When "c2.increment()" is executed, first "increment" is looked up on c2. This fails, so next Python follows "__class__" and checks for "increment" on the class. However, something special happens when it finds it there. When an attribute lookup for an object finds a function on its class object, it instead returns a "bound method", which is effectively a function that takes one fewer argument then passes through to the "increment" function itself, inserting a reference to the object as the first argument. So even though the statement "c2.increment()" provides no arguments, when "increment" is actually executed, it receives c2 as its first argument.

There are, I think, two interesting differences here. One is what happens when we want to represent inheritance, which my example doesn't really cover.
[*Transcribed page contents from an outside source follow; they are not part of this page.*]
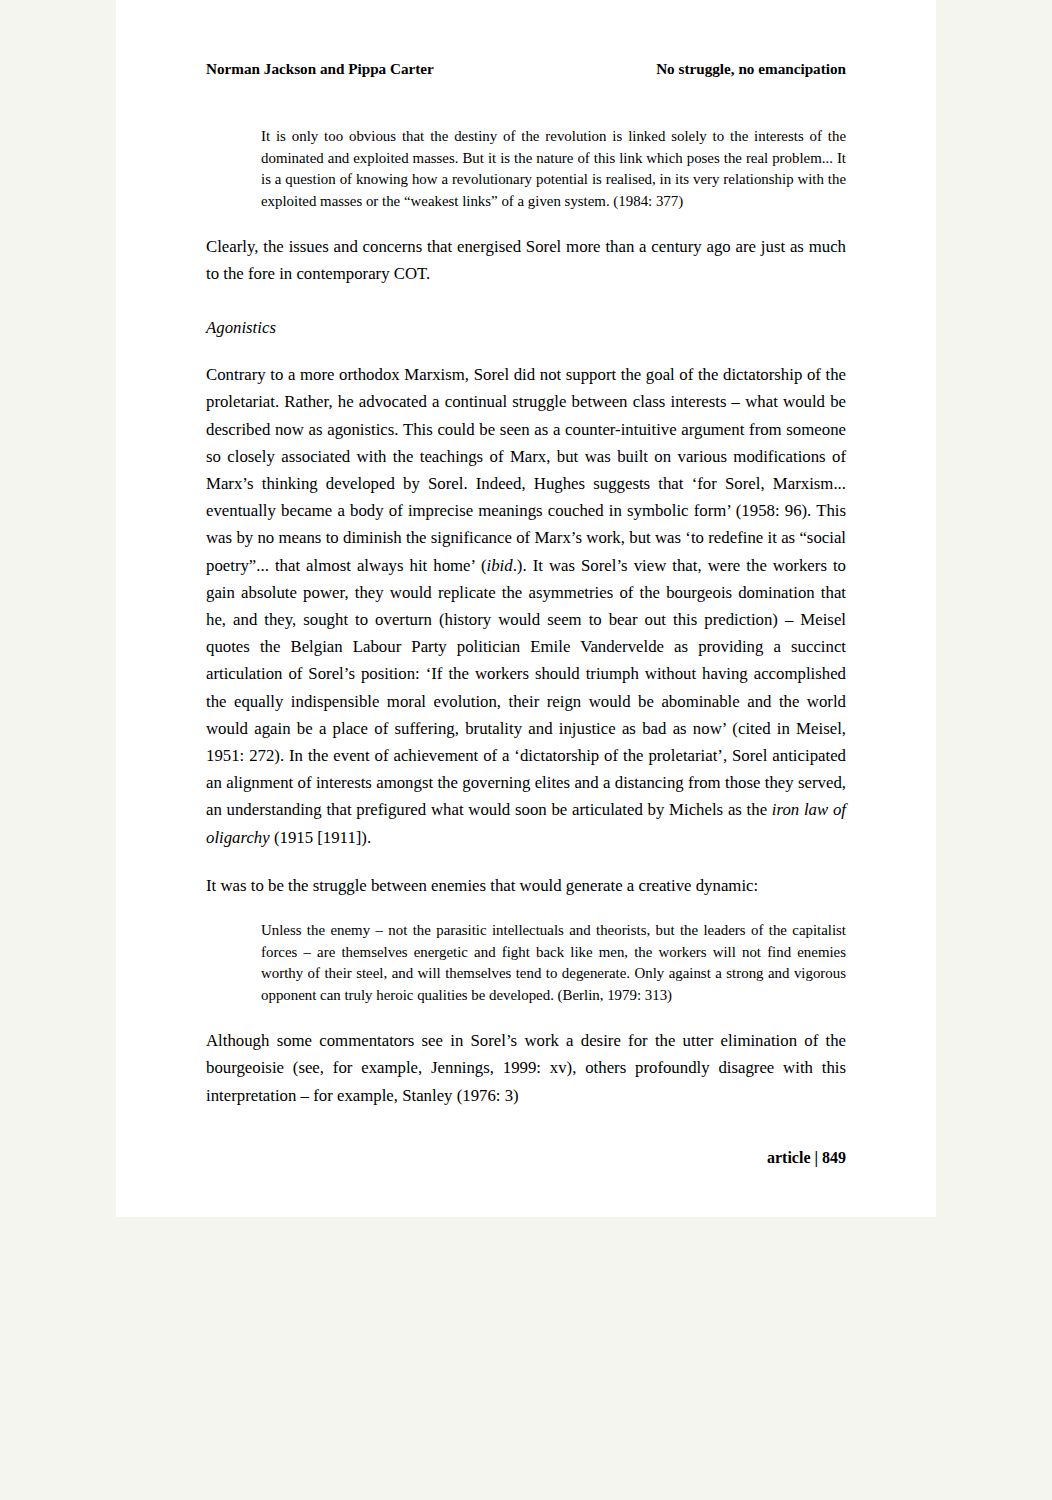Norman Jackson and Pippa Carter
No struggle, no emancipation
It is only too obvious that the destiny of the revolution is linked solely to the interests of the dominated and exploited masses. But it is the nature of this link which poses the real problem... It is a question of knowing how a revolutionary potential is realised, in its very relationship with the exploited masses or the “weakest links” of a given system. (1984: 377)
Clearly, the issues and concerns that energised Sorel more than a century ago are just as much to the fore in contemporary COT.
Agonistics
Contrary to a more orthodox Marxism, Sorel did not support the goal of the dictatorship of the proletariat. Rather, he advocated a continual struggle between class interests – what would be described now as agonistics. This could be seen as a counter-intuitive argument from someone so closely associated with the teachings of Marx, but was built on various modifications of Marx’s thinking developed by Sorel. Indeed, Hughes suggests that ‘for Sorel, Marxism... eventually became a body of imprecise meanings couched in symbolic form’ (1958: 96). This was by no means to diminish the significance of Marx’s work, but was ‘to redefine it as “social poetry”... that almost always hit home’ (ibid.). It was Sorel’s view that, were the workers to gain absolute power, they would replicate the asymmetries of the bourgeois domination that he, and they, sought to overturn (history would seem to bear out this prediction) – Meisel quotes the Belgian Labour Party politician Emile Vandervelde as providing a succinct articulation of Sorel’s position: ‘If the workers should triumph without having accomplished the equally indispensible moral evolution, their reign would be abominable and the world would again be a place of suffering, brutality and injustice as bad as now’ (cited in Meisel, 1951: 272). In the event of achievement of a ‘dictatorship of the proletariat’, Sorel anticipated an alignment of interests amongst the governing elites and a distancing from those they served, an understanding that prefigured what would soon be articulated by Michels as the iron law of oligarchy (1915 [1911]).
It was to be the struggle between enemies that would generate a creative dynamic:
Unless the enemy – not the parasitic intellectuals and theorists, but the leaders of the capitalist forces – are themselves energetic and fight back like men, the workers will not find enemies worthy of their steel, and will themselves tend to degenerate. Only against a strong and vigorous opponent can truly heroic qualities be developed. (Berlin, 1979: 313)
Although some commentators see in Sorel’s work a desire for the utter elimination of the bourgeoisie (see, for example, Jennings, 1999: xv), others profoundly disagree with this interpretation – for example, Stanley (1976: 3)
article | 849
In Javascript, if attribute lookup fails on the prototype then the prototype's prototype is searched, and so on. In Python, if the attribute lookup fails on the class, then instead of looking at its "__class__" attribute, the base classes are searched. (And since Python allows multiple inheritance, the corner cases are a bit tangled.)

But what I think is most interesting are the different approaches to how methods know their receiving object and the unintuitive consequences of these mechanisms. In Javascript, when a function is retrieved from an object and invoked on the same expression, it triggers the binding of "this" to the object in the function. But if you take a reference to the function and invoke it separately then "this" remains "undefined". For example:

c1.increment();

is not equivalent to this:

var f = c1.increment;
f();

The former will increment c1. The latter will do nothing because increment executes with this undefined.

In Python, on the other hand, the equivalent will work as you might expect, because "c1.increment" in fact refers to a bound method. However, from this we can see that in Python "Counter.increment" is not the same entity as "c1.increment". "Counter.increment" is a function that takes one argument. "c1.increment" is a bound method that takes no arguments. In contrast, in Javascript, "Counter.prototype.increment" refers to the exact same object as "c1.increment". So Python does the magic during object attribute lookup, while Javascript does the magic when invoking an attribute as a function.

I think this is all correct, but do let me know if I've made a mistake. I'm finding Javascript a lot more pleasant than I expected, except for its cheerful silent propagation of "undefined" at every opportunity, and Coffeescript definitely rounds off some of the rough corners. In fact, I'd say I even slightly prefer Coffeescript's class notation to Python's.

I'm curious to know if there are any particular benefits of prototype-based objects. I can't see any clear advantages over class-based objects, and I particularly don't understand the benefit of being able to use any function to create an object. Is it just nice because it results in a smaller language? (Does it result in a smaller language?)